The Omicron variant will likely be detected in over half of all cases of Covid-19 in Europe within the next few months, the European Centre for Disease Prevention said on Thursday (2 December). Omicron is estimated to be likely more contagious than the current Delta variant, but experts in the EU and elsewhere are still analyzing Omicron’s transmissibility and how effective vaccines are against it. The emergence of the new and more-contagious variant reveals “why the world needs a new accord on pandemics,” the chief of the World Health Organisation (WHO) said earlier in the week (29 November), calling for a “legally-binding” agreement. The new global deal, expected by 2024, would provide a framework for global pandemic preparedness, strengthening alert systems, data-sharing and research for vaccines and treatments. The Omicron variant shows how “perilous and precarious” the situation was, Tedros Adhanom Ghebreyesus, the WHO chief, warned when opening a special session to discuss global cooperation in the fight against pandemics.
The Omicron strain was first detected in South Africa in the early days of November, but it has since been reported in at least a dozen countries around the world since – including the UK, Germany, France, Denmark, Portugal, Israel, the US, Australia, Canada and Hong Kong. The European Commission president Ursula von der Leyen said that South Africa’s analytic work was “a model of how international cooperation should work in the face of cross-border health threats”. She argued that “only collective, effective and immediate responses can work against viruses that do not respect either borders or good intentions”. And although it is still unclear whether Omicron is associated with more transmission, more severe disease, more reinfections, or more risk of evading vaccines, many EU countries have already put in place travel restrictions on South Africa and neighbouring countries in a bid to control the spread of the new variant. This has led the European Commission to warn member states against imposing further travel restrictions on those who have a valid EU digital Covid-19 certificate.

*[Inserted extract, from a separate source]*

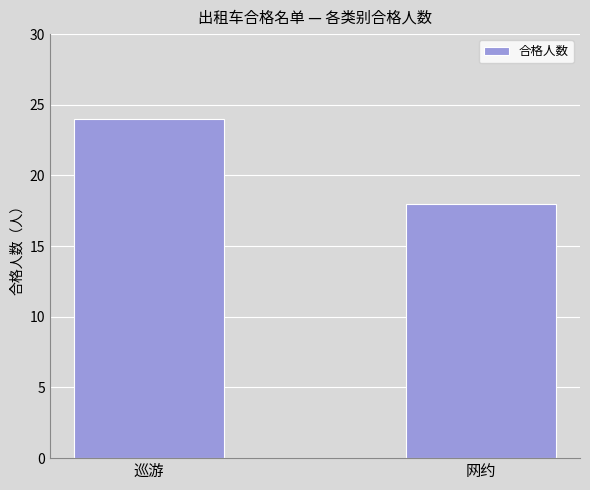

Reading left to right, extract all data points from this chart.

24	18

Meanwhile, the hastily imposed travel restrictions, especially on visitors coming from Southern Africa, have been criticised by South Africa while the WHO has urged against them, noting their limited effect. The WHO has called for countries to keep calm and take “rational” measures in response to the new coronavirus strain.“We call on all member states to take rational, proportional risk-reduction measures,” WHO chief said in a briefing on Tuesday (30 November). To that end, in a recent interview with the Wall Street Journal, the CEO of BioNTech, Ugur Sahin said that while Omicron may infect more vaccinated people, they will likely remain protected against severe illness. His main message for those who are worried about the Omicron variant of the coronavirus was: “Don’t freak out, the plan remains the same: Speed up the administration of a third booster shot.”